Supplied records:

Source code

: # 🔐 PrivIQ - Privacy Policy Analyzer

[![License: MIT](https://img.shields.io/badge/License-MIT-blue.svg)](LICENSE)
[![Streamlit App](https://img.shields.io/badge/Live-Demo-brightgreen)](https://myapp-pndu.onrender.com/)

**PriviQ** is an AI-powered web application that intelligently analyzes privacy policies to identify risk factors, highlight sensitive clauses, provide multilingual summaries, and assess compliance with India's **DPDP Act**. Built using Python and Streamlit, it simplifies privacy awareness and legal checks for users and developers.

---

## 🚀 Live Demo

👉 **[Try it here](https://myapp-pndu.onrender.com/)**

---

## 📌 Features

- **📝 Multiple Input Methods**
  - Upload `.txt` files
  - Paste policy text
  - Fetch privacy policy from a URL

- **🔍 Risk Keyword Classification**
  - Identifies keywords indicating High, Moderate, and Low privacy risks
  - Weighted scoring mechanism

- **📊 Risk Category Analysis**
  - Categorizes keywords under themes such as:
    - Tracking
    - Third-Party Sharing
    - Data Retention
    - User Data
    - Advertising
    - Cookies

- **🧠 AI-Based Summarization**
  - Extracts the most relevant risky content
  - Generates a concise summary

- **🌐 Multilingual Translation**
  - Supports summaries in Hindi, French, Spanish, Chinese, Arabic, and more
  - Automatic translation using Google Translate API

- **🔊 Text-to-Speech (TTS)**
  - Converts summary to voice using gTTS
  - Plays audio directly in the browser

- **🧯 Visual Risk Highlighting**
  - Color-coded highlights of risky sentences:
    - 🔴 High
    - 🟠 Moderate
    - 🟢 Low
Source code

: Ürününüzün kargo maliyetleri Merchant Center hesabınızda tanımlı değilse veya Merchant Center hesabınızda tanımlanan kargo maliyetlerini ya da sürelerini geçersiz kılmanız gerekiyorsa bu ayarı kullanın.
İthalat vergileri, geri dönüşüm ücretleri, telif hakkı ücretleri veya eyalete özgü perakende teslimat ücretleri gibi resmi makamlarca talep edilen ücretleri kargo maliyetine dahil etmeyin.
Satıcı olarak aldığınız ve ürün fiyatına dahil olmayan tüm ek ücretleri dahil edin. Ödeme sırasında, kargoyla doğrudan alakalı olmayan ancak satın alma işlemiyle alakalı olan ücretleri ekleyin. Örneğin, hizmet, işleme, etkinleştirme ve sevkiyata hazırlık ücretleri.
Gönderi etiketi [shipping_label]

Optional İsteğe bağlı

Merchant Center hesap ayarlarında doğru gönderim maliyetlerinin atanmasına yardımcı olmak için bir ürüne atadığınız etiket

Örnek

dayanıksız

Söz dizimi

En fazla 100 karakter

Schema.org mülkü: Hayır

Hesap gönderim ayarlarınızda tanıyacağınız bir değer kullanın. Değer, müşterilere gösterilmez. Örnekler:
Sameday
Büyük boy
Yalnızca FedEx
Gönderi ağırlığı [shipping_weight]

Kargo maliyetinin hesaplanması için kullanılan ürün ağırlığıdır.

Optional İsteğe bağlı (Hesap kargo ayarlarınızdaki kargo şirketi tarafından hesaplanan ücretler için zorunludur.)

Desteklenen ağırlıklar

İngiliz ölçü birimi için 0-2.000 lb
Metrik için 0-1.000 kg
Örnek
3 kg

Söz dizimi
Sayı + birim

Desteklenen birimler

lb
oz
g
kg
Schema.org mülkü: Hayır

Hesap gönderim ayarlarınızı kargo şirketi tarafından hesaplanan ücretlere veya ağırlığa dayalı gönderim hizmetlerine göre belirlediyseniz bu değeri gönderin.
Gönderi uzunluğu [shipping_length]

What this task involves: Retype every line above with nothing changed.

Task output:
Source code

: # 🔐 PrivIQ - Privacy Policy Analyzer

[![License: MIT](https://img.shields.io/badge/License-MIT-blue.svg)](LICENSE)
[![Streamlit App](https://img.shields.io/badge/Live-Demo-brightgreen)](https://myapp-pndu.onrender.com/)

**PriviQ** is an AI-powered web application that intelligently analyzes privacy policies to identify risk factors, highlight sensitive clauses, provide multilingual summaries, and assess compliance with India's **DPDP Act**. Built using Python and Streamlit, it simplifies privacy awareness and legal checks for users and developers.

---

## 🚀 Live Demo

👉 **[Try it here](https://myapp-pndu.onrender.com/)**

---

## 📌 Features

- **📝 Multiple Input Methods**
  - Upload `.txt` files
  - Paste policy text
  - Fetch privacy policy from a URL

- **🔍 Risk Keyword Classification**
  - Identifies keywords indicating High, Moderate, and Low privacy risks
  - Weighted scoring mechanism

- **📊 Risk Category Analysis**
  - Categorizes keywords under themes such as:
    - Tracking
    - Third-Party Sharing
    - Data Retention
    - User Data
    - Advertising
    - Cookies

- **🧠 AI-Based Summarization**
  - Extracts the most relevant risky content
  - Generates a concise summary

- **🌐 Multilingual Translation**
  - Supports summaries in Hindi, French, Spanish, Chinese, Arabic, and more
  - Automatic translation using Google Translate API

- **🔊 Text-to-Speech (TTS)**
  - Converts summary to voice using gTTS
  - Plays audio directly in the browser

- **🧯 Visual Risk Highlighting**
  - Color-coded highlights of risky sentences:
    - 🔴 High
    - 🟠 Moderate
    - 🟢 Low
Source code

: Ürününüzün kargo maliyetleri Merchant Center hesabınızda tanımlı değilse veya Merchant Center hesabınızda tanımlanan kargo maliyetlerini ya da sürelerini geçersiz kılmanız gerekiyorsa bu ayarı kullanın.
İthalat vergileri, geri dönüşüm ücretleri, telif hakkı ücretleri veya eyalete özgü perakende teslimat ücretleri gibi resmi makamlarca talep edilen ücretleri kargo maliyetine dahil etmeyin.
Satıcı olarak aldığınız ve ürün fiyatına dahil olmayan tüm ek ücretleri dahil edin. Ödeme sırasında, kargoyla doğrudan alakalı olmayan ancak satın alma işlemiyle alakalı olan ücretleri ekleyin. Örneğin, hizmet, işleme, etkinleştirme ve sevkiyata hazırlık ücretleri.
Gönderi etiketi [shipping_label]

Optional İsteğe bağlı

Merchant Center hesap ayarlarında doğru gönderim maliyetlerinin atanmasına yardımcı olmak için bir ürüne atadığınız etiket

Örnek

dayanıksız

Söz dizimi

En fazla 100 karakter

Schema.org mülkü: Hayır

Hesap gönderim ayarlarınızda tanıyacağınız bir değer kullanın. Değer, müşterilere gösterilmez. Örnekler:
Sameday
Büyük boy
Yalnızca FedEx
Gönderi ağırlığı [shipping_weight]

Kargo maliyetinin hesaplanması için kullanılan ürün ağırlığıdır.

Optional İsteğe bağlı (Hesap kargo ayarlarınızdaki kargo şirketi tarafından hesaplanan ücretler için zorunludur.)

Desteklenen ağırlıklar

İngiliz ölçü birimi için 0-2.000 lb
Metrik için 0-1.000 kg
Örnek
3 kg

Söz dizimi
Sayı + birim

Desteklenen birimler

lb
oz
g
kg
Schema.org mülkü: Hayır

Hesap gönderim ayarlarınızı kargo şirketi tarafından hesaplanan ücretlere veya ağırlığa dayalı gönderim hizmetlerine göre belirlediyseniz bu değeri gönderin.
Gönderi uzunluğu [shipping_length]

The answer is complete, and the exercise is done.